Doç. Dr. Yasemin Erkan Yazıcı

Yaşam boyunca her birey, çevresi ile kurduğu ilişkide algılarken, problem çözerken, amacına ulaşmaya çalışırken farklı davranışlar sergilemektedir. Bu süreçte birey, farklı yollarla veri toplar, bu verileri farklı şekillerde sınıflar, bunlardan farklı sonuçlara ulaşır, farklı kararlar verir ve bu kararları farklı biçimde uygular. Böylece her bireyde farklı bilgi işleme biçimleri ve bir iş yapılırken kullanılan farklı yöntemler gelişmektedir (Erkan Yazıcı, 2014:156).

İnsanların hayat boyu kazanabileceği en önemli becerilerden biri öğrenmedir. Öğrenme yaşam süresince devam eden dinamik bir süreç ve bu sürecin sonunda oluşan kalıcı davranış değişikliğidir (Howe, 2001:3). Bireylerin sahip olduğu özellikler öğrenme merkezli öğretimin öneminin artmasıyla birlikte ön plana çıkmış, bu durum öğrenme stilleri ile ilgili araştırmaların daha da artmasına neden olmuştur (Öztuna, 2013:430).
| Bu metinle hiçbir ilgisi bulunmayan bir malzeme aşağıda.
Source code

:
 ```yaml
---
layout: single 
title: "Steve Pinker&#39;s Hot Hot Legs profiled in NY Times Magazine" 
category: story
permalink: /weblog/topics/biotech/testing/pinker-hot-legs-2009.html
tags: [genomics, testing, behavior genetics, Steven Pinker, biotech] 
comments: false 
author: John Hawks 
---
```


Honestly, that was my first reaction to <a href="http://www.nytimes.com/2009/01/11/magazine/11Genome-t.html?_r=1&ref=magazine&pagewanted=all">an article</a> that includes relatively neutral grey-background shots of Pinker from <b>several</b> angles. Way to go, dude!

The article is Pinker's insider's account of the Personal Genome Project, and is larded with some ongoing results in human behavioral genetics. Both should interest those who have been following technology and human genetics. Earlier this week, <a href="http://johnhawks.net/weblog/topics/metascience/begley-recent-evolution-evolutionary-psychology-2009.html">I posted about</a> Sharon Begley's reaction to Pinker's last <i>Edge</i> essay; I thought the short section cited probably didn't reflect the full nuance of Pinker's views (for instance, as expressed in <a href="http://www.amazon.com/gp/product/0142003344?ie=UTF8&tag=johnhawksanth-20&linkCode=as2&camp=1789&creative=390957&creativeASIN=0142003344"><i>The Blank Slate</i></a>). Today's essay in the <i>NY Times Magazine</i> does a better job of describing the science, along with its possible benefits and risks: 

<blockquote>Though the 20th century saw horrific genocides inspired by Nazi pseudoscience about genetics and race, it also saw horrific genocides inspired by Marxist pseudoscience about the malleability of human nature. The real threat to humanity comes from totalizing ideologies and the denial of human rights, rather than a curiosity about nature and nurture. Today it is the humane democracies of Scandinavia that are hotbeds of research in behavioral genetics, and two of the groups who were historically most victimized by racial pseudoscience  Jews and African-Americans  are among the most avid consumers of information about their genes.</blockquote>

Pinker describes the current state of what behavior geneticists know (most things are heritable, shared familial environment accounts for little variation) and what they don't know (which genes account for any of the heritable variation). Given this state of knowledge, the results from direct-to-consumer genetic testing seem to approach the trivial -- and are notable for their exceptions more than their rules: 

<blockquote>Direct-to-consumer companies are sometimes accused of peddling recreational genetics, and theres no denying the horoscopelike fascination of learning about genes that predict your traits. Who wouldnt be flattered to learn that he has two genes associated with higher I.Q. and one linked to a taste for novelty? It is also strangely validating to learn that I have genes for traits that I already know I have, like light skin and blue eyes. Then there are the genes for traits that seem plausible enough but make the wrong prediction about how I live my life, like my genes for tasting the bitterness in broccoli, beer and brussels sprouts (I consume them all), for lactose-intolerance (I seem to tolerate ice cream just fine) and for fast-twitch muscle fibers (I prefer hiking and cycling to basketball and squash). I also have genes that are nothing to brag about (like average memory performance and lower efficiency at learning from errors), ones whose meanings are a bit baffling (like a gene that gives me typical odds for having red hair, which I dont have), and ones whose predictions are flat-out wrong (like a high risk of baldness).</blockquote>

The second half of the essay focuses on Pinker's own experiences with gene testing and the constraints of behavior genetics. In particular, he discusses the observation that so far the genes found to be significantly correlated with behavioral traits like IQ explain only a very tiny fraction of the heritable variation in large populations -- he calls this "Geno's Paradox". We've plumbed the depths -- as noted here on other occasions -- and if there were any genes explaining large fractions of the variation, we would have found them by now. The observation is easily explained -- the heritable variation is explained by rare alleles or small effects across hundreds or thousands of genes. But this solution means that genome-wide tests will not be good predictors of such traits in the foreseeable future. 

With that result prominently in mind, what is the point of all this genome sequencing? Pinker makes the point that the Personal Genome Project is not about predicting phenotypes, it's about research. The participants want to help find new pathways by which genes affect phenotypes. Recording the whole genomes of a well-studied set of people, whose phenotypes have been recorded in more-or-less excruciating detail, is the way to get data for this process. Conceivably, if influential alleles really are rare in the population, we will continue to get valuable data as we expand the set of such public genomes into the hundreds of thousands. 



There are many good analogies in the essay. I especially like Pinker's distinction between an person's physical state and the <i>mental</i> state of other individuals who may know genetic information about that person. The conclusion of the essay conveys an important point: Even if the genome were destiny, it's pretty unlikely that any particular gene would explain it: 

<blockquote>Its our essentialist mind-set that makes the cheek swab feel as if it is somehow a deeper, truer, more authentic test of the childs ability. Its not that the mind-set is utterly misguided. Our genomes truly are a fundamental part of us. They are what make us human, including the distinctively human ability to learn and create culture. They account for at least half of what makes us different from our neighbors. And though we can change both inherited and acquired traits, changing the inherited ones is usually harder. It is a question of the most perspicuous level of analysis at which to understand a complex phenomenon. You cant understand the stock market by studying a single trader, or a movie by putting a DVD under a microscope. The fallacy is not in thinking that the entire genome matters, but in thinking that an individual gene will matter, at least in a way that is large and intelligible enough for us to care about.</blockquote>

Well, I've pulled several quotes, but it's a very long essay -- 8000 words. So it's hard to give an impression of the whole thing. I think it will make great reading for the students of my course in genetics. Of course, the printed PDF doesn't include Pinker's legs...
Bireyin öğrenme stilini bilmesi, öğretmeni tarafından uygulanan yöntemi kendi öğrenme stili ile eşleştirerek daha kolay öğrenmesine ve başarı güdüsünü yükselmesine neden olur. Tam tersi durumda öğrenci kendisini başarısız, tembel, pasif olarak algılayabilir ve öğrenmeye karşı olumsuz bir tutum sergileyebilir (Fuller, 2005: 46).

Her öğrenci sahip olduğu öğrenme stili, potansiyelleri ve zayıflıkları ile öğrenme ortamına katılmaktadır. Bu çalışmada bireyin sahip olduğu öğrenme stilinin akademik performansına etkisi mimari tasarım eğitimi üzerinden ele alınmıştır.

Mimari tasarım dersleri gerek eğitim süresince saat olarak ağırlığı gerekse içeriği açısından mimarlık eğitiminin temelini oluşturmaktadır. Bu nedenle mimari tasarım derslerindeki başarı mimarlık eğitimindeki başarıyı önemli ölçüde etkilemektedir. Bu çalışma “Hangi öğrenme stiline sahip öğrencinin mimari tasarım derslerinde daha başarılı olacağı mimarlık eğitiminin başından söylenebilir mi?” sorusu üzerine temellenmiştir.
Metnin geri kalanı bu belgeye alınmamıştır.